### Your objective
Locate and copy each line in the data that contains the word "Right".

### Data provided
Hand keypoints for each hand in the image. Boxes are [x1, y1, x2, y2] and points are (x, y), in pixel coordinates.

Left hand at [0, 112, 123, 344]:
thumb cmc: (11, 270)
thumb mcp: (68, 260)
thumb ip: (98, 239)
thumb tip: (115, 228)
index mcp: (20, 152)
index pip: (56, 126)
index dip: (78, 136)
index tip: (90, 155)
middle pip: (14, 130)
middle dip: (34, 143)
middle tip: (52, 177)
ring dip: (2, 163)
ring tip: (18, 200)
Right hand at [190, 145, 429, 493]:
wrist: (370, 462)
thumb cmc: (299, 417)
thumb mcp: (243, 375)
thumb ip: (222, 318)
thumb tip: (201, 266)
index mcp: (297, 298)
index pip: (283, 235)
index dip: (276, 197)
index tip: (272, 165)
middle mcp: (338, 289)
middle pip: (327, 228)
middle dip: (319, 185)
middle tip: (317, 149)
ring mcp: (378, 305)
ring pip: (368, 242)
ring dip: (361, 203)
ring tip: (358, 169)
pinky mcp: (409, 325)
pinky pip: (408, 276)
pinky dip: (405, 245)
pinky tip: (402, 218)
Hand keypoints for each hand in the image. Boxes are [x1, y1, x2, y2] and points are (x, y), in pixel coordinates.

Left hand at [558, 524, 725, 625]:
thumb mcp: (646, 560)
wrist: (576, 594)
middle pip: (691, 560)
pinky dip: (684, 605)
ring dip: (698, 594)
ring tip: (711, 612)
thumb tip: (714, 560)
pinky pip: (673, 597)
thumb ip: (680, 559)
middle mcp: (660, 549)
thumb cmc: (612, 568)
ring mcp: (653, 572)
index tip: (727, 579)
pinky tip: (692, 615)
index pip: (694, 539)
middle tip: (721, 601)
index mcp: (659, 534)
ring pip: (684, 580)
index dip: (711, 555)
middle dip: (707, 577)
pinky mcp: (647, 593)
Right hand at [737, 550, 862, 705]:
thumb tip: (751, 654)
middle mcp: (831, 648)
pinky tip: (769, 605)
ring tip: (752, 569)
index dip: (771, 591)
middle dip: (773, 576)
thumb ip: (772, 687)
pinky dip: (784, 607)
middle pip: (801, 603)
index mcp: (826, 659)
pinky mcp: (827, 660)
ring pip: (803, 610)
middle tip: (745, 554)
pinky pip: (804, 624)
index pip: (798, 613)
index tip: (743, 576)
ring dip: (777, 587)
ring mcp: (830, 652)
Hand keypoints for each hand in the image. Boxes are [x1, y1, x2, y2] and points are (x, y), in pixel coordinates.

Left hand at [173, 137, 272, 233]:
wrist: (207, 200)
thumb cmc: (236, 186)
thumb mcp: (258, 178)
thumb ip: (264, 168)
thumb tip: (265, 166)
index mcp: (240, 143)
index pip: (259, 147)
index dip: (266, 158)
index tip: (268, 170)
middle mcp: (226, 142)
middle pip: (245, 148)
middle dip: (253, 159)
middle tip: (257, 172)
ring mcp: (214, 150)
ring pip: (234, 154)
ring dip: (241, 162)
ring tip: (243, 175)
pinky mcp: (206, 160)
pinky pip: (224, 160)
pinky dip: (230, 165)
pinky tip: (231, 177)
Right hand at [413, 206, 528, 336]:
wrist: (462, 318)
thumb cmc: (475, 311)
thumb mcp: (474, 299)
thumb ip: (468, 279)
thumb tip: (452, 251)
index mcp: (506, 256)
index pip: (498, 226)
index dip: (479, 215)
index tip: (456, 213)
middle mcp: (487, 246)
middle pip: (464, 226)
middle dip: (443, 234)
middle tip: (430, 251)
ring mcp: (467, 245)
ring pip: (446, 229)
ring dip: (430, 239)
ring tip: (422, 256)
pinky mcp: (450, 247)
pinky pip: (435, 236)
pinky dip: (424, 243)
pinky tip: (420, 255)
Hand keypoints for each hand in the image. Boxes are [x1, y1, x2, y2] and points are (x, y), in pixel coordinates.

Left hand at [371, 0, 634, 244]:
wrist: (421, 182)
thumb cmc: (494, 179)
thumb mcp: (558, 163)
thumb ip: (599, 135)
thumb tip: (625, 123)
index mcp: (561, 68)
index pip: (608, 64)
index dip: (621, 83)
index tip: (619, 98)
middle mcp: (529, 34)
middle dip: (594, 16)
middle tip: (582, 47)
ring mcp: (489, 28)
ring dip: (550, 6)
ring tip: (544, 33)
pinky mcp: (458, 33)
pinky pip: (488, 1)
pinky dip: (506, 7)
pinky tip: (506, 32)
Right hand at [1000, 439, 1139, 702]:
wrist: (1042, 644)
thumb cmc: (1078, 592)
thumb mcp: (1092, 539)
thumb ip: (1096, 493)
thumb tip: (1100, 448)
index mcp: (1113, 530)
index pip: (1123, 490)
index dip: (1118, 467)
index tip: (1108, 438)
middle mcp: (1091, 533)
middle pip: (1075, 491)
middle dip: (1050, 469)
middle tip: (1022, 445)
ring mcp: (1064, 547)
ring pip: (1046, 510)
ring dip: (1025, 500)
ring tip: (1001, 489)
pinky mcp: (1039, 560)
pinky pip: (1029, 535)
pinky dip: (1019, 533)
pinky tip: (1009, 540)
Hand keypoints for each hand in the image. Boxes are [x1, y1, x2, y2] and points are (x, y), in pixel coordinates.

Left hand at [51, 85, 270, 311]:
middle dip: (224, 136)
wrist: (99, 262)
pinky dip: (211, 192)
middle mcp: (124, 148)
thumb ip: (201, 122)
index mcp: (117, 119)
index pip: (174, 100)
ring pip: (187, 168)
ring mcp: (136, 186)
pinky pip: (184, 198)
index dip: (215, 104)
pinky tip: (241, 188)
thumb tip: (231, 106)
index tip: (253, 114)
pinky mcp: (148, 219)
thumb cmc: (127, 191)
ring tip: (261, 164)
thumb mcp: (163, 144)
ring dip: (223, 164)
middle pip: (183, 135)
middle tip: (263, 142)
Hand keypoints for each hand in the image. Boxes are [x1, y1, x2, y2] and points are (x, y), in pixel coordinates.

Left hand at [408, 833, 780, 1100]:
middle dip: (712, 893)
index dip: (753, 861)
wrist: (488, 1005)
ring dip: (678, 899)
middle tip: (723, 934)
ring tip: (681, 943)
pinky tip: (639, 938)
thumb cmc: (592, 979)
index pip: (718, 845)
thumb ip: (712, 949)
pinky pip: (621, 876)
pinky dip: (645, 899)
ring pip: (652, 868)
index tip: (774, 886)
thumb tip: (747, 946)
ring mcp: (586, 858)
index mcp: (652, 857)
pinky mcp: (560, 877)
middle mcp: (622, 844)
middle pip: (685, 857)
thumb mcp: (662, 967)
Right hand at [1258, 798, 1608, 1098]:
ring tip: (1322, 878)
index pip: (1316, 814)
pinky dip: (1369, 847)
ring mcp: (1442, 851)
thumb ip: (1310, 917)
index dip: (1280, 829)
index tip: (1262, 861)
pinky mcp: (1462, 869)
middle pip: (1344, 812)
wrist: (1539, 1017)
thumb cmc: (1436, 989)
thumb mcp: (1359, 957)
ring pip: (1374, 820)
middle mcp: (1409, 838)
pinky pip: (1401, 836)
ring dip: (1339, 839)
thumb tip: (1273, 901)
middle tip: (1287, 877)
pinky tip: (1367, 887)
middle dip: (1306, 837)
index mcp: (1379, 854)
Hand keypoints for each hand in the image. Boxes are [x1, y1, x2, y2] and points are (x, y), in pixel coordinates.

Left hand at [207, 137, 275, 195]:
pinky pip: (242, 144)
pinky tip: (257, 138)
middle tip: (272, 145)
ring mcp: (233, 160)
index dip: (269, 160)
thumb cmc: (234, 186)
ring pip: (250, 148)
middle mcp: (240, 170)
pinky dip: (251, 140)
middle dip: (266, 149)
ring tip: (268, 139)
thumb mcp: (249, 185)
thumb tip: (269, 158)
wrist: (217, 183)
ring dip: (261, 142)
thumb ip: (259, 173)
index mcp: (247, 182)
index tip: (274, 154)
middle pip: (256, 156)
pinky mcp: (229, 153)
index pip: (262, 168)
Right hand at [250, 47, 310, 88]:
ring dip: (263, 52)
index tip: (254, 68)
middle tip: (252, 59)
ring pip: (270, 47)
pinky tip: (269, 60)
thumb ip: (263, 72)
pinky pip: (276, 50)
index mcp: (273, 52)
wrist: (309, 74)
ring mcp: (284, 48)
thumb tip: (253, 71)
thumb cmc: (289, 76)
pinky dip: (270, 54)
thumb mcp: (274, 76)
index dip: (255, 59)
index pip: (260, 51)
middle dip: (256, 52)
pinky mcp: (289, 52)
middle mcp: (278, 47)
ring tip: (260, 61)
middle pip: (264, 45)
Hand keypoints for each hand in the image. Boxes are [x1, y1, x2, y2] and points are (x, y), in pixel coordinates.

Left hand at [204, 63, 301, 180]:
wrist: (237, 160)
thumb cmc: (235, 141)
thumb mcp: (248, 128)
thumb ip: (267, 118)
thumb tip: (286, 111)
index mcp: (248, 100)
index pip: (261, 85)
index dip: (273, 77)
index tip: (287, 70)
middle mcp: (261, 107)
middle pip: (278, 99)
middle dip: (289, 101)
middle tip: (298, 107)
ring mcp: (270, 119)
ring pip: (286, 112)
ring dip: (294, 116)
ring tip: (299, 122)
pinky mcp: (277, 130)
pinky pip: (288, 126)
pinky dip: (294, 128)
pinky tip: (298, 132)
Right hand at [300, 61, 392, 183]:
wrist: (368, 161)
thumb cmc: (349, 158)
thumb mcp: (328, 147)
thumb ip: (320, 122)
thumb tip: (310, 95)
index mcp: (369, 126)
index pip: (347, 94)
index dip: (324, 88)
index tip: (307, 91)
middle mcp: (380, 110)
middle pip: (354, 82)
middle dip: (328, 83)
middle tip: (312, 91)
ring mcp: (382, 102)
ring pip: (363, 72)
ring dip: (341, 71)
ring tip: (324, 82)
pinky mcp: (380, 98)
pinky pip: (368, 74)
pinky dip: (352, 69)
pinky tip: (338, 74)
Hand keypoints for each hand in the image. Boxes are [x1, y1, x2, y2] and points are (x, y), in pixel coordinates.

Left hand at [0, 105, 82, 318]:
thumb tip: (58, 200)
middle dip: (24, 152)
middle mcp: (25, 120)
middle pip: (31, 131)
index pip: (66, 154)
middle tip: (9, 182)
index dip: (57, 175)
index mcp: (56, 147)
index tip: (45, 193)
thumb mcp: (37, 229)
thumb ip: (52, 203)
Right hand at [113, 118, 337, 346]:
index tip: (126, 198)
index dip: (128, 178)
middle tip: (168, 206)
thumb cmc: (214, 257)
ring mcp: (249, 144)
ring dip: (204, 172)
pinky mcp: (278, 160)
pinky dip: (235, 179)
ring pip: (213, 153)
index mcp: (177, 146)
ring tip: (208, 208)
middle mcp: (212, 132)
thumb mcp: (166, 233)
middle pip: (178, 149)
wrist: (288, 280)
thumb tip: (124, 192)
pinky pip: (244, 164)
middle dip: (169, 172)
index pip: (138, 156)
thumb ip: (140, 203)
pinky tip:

### Response to the task
Right hand at [190, 145, 429, 493]:
Right hand at [737, 550, 862, 705]:
Right hand at [413, 206, 528, 336]:
Right hand at [1000, 439, 1139, 702]:
Right hand at [1258, 798, 1608, 1098]:
Right hand at [250, 47, 310, 88]:
Right hand at [300, 61, 392, 183]:
Right hand at [113, 118, 337, 346]:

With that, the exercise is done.